■ INSTRUCTIONS FOR THE TASK
Could you format all the data below as a Markdown table with two columns, No. for the row number and Change for the line, leaving out any blank lines?

====================

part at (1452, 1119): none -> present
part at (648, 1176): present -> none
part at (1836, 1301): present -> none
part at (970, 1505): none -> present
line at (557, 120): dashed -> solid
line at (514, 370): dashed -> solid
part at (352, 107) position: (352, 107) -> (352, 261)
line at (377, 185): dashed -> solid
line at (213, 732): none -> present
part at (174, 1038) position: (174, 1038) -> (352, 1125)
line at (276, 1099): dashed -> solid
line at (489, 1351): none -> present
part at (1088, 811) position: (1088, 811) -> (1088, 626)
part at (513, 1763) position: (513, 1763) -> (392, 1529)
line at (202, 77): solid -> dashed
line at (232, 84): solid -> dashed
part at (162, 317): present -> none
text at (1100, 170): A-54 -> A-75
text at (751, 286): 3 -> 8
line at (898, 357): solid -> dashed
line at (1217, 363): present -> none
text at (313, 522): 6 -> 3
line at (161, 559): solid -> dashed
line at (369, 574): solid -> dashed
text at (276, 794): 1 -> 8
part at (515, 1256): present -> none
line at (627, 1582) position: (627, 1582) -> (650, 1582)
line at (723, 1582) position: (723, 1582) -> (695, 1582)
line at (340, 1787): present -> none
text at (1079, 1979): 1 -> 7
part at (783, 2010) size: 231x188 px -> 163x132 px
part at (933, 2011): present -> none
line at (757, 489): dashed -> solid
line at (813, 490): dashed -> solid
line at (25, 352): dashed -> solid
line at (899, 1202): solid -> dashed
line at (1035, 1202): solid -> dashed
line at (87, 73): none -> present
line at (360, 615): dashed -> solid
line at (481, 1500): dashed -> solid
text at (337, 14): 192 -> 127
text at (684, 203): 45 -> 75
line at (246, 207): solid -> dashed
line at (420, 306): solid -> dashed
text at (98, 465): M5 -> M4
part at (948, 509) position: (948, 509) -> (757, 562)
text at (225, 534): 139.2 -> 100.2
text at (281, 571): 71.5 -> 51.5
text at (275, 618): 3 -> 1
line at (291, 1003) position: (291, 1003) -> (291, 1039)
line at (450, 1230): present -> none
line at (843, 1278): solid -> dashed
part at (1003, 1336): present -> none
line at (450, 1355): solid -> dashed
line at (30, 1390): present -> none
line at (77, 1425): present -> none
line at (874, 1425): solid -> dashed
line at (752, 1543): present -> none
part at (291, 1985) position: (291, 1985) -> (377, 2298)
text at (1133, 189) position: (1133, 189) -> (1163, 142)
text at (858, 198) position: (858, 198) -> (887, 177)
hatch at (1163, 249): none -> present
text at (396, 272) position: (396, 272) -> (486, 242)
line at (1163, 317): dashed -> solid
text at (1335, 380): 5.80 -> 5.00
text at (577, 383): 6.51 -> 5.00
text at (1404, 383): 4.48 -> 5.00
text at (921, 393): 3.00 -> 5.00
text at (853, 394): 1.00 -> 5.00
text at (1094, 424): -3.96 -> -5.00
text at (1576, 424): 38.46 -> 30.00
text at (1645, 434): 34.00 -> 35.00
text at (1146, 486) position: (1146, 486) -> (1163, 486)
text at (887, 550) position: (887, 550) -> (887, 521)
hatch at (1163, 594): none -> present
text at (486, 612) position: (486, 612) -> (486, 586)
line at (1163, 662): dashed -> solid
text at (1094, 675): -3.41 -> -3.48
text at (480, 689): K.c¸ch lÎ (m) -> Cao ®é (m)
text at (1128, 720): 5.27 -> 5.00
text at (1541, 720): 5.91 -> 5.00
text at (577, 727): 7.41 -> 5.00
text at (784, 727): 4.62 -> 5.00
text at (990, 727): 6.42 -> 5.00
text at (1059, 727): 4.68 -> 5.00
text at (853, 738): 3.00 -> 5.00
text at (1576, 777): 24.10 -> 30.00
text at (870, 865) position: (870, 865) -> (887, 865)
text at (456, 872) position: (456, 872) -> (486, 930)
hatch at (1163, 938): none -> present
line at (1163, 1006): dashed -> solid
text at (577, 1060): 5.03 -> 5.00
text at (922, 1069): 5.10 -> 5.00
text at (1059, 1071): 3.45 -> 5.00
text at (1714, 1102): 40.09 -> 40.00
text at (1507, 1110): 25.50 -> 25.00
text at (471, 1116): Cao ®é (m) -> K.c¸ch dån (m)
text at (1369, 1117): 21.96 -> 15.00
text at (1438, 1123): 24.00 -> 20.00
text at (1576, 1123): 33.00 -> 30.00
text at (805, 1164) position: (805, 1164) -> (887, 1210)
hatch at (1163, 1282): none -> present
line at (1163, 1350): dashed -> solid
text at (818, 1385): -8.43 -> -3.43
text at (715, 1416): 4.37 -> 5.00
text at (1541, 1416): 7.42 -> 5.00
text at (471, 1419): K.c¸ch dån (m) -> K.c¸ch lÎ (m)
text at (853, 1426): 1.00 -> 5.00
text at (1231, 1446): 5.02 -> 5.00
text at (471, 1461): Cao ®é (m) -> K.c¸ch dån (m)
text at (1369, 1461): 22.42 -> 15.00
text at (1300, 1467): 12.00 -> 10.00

====================

■ PROBLEM SOLUTION
| No. | Change |
|---|---|
| 1 | part at (1452, 1119): none -> present |
| 2 | part at (648, 1176): present -> none |
| 3 | part at (1836, 1301): present -> none |
| 4 | part at (970, 1505): none -> present |
| 5 | line at (557, 120): dashed -> solid |
| 6 | line at (514, 370): dashed -> solid |
| 7 | part at (352, 107) position: (352, 107) -> (352, 261) |
| 8 | line at (377, 185): dashed -> solid |
| 9 | line at (213, 732): none -> present |
| 10 | part at (174, 1038) position: (174, 1038) -> (352, 1125) |
| 11 | line at (276, 1099): dashed -> solid |
| 12 | line at (489, 1351): none -> present |
| 13 | part at (1088, 811) position: (1088, 811) -> (1088, 626) |
| 14 | part at (513, 1763) position: (513, 1763) -> (392, 1529) |
| 15 | line at (202, 77): solid -> dashed |
| 16 | line at (232, 84): solid -> dashed |
| 17 | part at (162, 317): present -> none |
| 18 | text at (1100, 170): A-54 -> A-75 |
| 19 | text at (751, 286): 3 -> 8 |
| 20 | line at (898, 357): solid -> dashed |
| 21 | line at (1217, 363): present -> none |
| 22 | text at (313, 522): 6 -> 3 |
| 23 | line at (161, 559): solid -> dashed |
| 24 | line at (369, 574): solid -> dashed |
| 25 | text at (276, 794): 1 -> 8 |
| 26 | part at (515, 1256): present -> none |
| 27 | line at (627, 1582) position: (627, 1582) -> (650, 1582) |
| 28 | line at (723, 1582) position: (723, 1582) -> (695, 1582) |
| 29 | line at (340, 1787): present -> none |
| 30 | text at (1079, 1979): 1 -> 7 |
| 31 | part at (783, 2010) size: 231x188 px -> 163x132 px |
| 32 | part at (933, 2011): present -> none |
| 33 | line at (757, 489): dashed -> solid |
| 34 | line at (813, 490): dashed -> solid |
| 35 | line at (25, 352): dashed -> solid |
| 36 | line at (899, 1202): solid -> dashed |
| 37 | line at (1035, 1202): solid -> dashed |
| 38 | line at (87, 73): none -> present |
| 39 | line at (360, 615): dashed -> solid |
| 40 | line at (481, 1500): dashed -> solid |
| 41 | text at (337, 14): 192 -> 127 |
| 42 | text at (684, 203): 45 -> 75 |
| 43 | line at (246, 207): solid -> dashed |
| 44 | line at (420, 306): solid -> dashed |
| 45 | text at (98, 465): M5 -> M4 |
| 46 | part at (948, 509) position: (948, 509) -> (757, 562) |
| 47 | text at (225, 534): 139.2 -> 100.2 |
| 48 | text at (281, 571): 71.5 -> 51.5 |
| 49 | text at (275, 618): 3 -> 1 |
| 50 | line at (291, 1003) position: (291, 1003) -> (291, 1039) |
| 51 | line at (450, 1230): present -> none |
| 52 | line at (843, 1278): solid -> dashed |
| 53 | part at (1003, 1336): present -> none |
| 54 | line at (450, 1355): solid -> dashed |
| 55 | line at (30, 1390): present -> none |
| 56 | line at (77, 1425): present -> none |
| 57 | line at (874, 1425): solid -> dashed |
| 58 | line at (752, 1543): present -> none |
| 59 | part at (291, 1985) position: (291, 1985) -> (377, 2298) |
| 60 | text at (1133, 189) position: (1133, 189) -> (1163, 142) |
| 61 | text at (858, 198) position: (858, 198) -> (887, 177) |
| 62 | hatch at (1163, 249): none -> present |
| 63 | text at (396, 272) position: (396, 272) -> (486, 242) |
| 64 | line at (1163, 317): dashed -> solid |
| 65 | text at (1335, 380): 5.80 -> 5.00 |
| 66 | text at (577, 383): 6.51 -> 5.00 |
| 67 | text at (1404, 383): 4.48 -> 5.00 |
| 68 | text at (921, 393): 3.00 -> 5.00 |
| 69 | text at (853, 394): 1.00 -> 5.00 |
| 70 | text at (1094, 424): -3.96 -> -5.00 |
| 71 | text at (1576, 424): 38.46 -> 30.00 |
| 72 | text at (1645, 434): 34.00 -> 35.00 |
| 73 | text at (1146, 486) position: (1146, 486) -> (1163, 486) |
| 74 | text at (887, 550) position: (887, 550) -> (887, 521) |
| 75 | hatch at (1163, 594): none -> present |
| 76 | text at (486, 612) position: (486, 612) -> (486, 586) |
| 77 | line at (1163, 662): dashed -> solid |
| 78 | text at (1094, 675): -3.41 -> -3.48 |
| 79 | text at (480, 689): K.c¸ch lÎ (m) -> Cao ®é (m) |
| 80 | text at (1128, 720): 5.27 -> 5.00 |
| 81 | text at (1541, 720): 5.91 -> 5.00 |
| 82 | text at (577, 727): 7.41 -> 5.00 |
| 83 | text at (784, 727): 4.62 -> 5.00 |
| 84 | text at (990, 727): 6.42 -> 5.00 |
| 85 | text at (1059, 727): 4.68 -> 5.00 |
| 86 | text at (853, 738): 3.00 -> 5.00 |
| 87 | text at (1576, 777): 24.10 -> 30.00 |
| 88 | text at (870, 865) position: (870, 865) -> (887, 865) |
| 89 | text at (456, 872) position: (456, 872) -> (486, 930) |
| 90 | hatch at (1163, 938): none -> present |
| 91 | line at (1163, 1006): dashed -> solid |
| 92 | text at (577, 1060): 5.03 -> 5.00 |
| 93 | text at (922, 1069): 5.10 -> 5.00 |
| 94 | text at (1059, 1071): 3.45 -> 5.00 |
| 95 | text at (1714, 1102): 40.09 -> 40.00 |
| 96 | text at (1507, 1110): 25.50 -> 25.00 |
| 97 | text at (471, 1116): Cao ®é (m) -> K.c¸ch dån (m) |
| 98 | text at (1369, 1117): 21.96 -> 15.00 |
| 99 | text at (1438, 1123): 24.00 -> 20.00 |
| 100 | text at (1576, 1123): 33.00 -> 30.00 |
| 101 | text at (805, 1164) position: (805, 1164) -> (887, 1210) |
| 102 | hatch at (1163, 1282): none -> present |
| 103 | line at (1163, 1350): dashed -> solid |
| 104 | text at (818, 1385): -8.43 -> -3.43 |
| 105 | text at (715, 1416): 4.37 -> 5.00 |
| 106 | text at (1541, 1416): 7.42 -> 5.00 |
| 107 | text at (471, 1419): K.c¸ch dån (m) -> K.c¸ch lÎ (m) |
| 108 | text at (853, 1426): 1.00 -> 5.00 |
| 109 | text at (1231, 1446): 5.02 -> 5.00 |
| 110 | text at (471, 1461): Cao ®é (m) -> K.c¸ch dån (m) |
| 111 | text at (1369, 1461): 22.42 -> 15.00 |
| 112 | text at (1300, 1467): 12.00 -> 10.00 |